Before Breakfast’s official band anniversary is marked by a car boot sale. Though singer Gina Walters and cellist Lucy Revis first exchanged a few awkward words in the corridors of University of Sheffield’s music department, they didn’t click until much later – mainly because they were intimidated by each other’s talents. ”I was a dweeb and she was in the cool gang,” jokes the band’s vocalist Gina. Three years on they became housemates by chance, and got to know each other while flogging their worldly possessions in the car park of a local Tesco. “I assume we had no money and wanted to go out?” remarks Lucy. “There were a lot of people doing music who were quite well off and never bothered having jobs, but we both always worked all the way through uni.”
And this has been a recurring theme in Before Breakfast’s journey – outside of the band, Gina is a singing teacher, and Lucy runs a music school. Over the last eighteen months, the group have been juggling their day-jobs with gradually recording their debut album: a reality they feel it’s important to speak out about. “We couldn’t just go away to a studio for three weeks,” says Gina, “we don’t have the money or time. It was here, there and everywhere.” Whenever they got a chance, the band would lay down parts with their producer Chris Wilkinson – who began his career working in Nashville with Vance Powell (Jack White, Arctic Monkeys) before relocating to his hometown – at Sheffield’s Fox Den studios. “We’d say: Chris, can we come in for a few hours this afternoon to do the vocals? It was a bit haphazard, and a long process.“
Before Breakfast’s first full-length record ‘I Could Be Asleep If It Weren't For You’ builds upon the band’s journey so far. Since releasing their debut EP ‘Sticky Sweet’ in 2018 the group have explored feminist issues through the telling of personal stories – fusing their classical knowledge and rich arrangements with raw expression. “Our music has always been very beautiful with this discomfort,” Gina says, ”which I view as very feminine.” An uneasy web of harmonies and relentless piano, that release’s stand-out ‘Fat Child’ explored the pressures of society’s damaging expectations around body image.

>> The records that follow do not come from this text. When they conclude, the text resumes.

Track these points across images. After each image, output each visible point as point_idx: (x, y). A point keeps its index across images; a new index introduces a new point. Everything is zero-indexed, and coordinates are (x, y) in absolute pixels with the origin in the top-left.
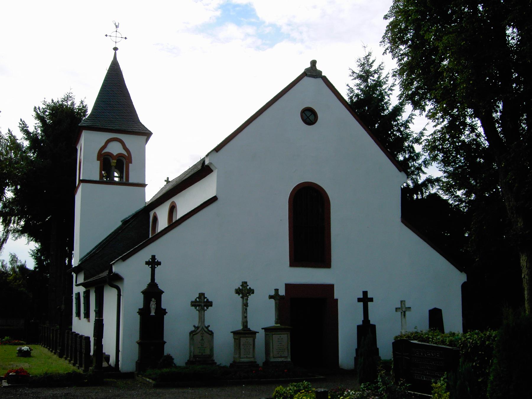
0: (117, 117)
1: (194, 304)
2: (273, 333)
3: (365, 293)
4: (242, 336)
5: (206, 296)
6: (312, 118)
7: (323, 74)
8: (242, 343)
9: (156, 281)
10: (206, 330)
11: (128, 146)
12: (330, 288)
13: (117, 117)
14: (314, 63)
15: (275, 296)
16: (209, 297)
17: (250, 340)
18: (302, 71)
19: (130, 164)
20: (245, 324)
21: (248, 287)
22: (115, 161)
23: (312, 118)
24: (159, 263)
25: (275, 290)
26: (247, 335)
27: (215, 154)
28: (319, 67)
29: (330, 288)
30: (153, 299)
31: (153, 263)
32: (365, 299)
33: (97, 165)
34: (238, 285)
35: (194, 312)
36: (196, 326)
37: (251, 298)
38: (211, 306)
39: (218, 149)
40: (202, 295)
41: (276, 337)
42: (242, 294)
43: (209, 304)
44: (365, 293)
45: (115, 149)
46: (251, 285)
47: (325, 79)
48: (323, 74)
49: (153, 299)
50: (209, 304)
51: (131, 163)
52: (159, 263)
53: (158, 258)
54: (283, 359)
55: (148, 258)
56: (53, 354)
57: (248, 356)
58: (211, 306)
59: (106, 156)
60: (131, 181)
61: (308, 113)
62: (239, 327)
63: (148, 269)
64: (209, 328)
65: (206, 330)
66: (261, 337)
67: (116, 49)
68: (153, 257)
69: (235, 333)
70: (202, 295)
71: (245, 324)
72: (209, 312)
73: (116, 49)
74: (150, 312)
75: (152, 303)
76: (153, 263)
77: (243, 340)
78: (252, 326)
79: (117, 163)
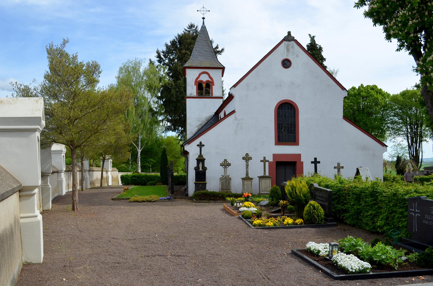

Two years later, Before Breakfast returned with ‘Open Ears’, a spell-binding second EP knitting together Lucy’s intricate cello with Gina’s expressively haunting vocals. Stand-alone single ‘Buddleia’ would become Before Breakfast’s signature, and best known song – opening the door to where they would go next. “When Gina played it to me I remember being in love with it immediately,” Lucy recalls. The band soon caught the ears of BBC Introducing, as well as C Duncan. That year, they supported the Mercury-nominated Scottish composer and musician on tour – ”an absolute dream”.
Both Gina and Lucy are in their early thirties, and debut album ‘I Could Be Asleep If It Weren't For You’ makes sense of the shifting perspectives that come with this. “As a teenager, I genuinely thought that I would be married with two kids by now,” Gina explains. The themes that inform the debut as a whole also tie into trying to break out as a new band while holding weighty questions of security and stability versus pursuing your dreams. “There are so many bright young things, and who the hell do I think that we are?” Gina says, mimicking her self-doubting moments. “I really get caught up in the idea that the industry doesn’t want women in their thirties coming through.” “There have been so many barriers for us to even do this by our age,” Lucy says. “I have exclusively played for men since I was 15 years old. I can count the number of female artists I’ve worked for on one hand.”
With Before Breakfast however, these two musicians are telling their story on their own terms, and backed by two new live band members as gig venues gradually open up again, the Sheffield band are going for it, with a debut that speaks to the stagnation, malaise, and static of the last “wasted” year. And as the world opens up again, ‘I Could Be Asleep If It Weren't For You’ is a fitting soundtrack. “We’ve got the momentum” says Gina, “and we just want to do it.”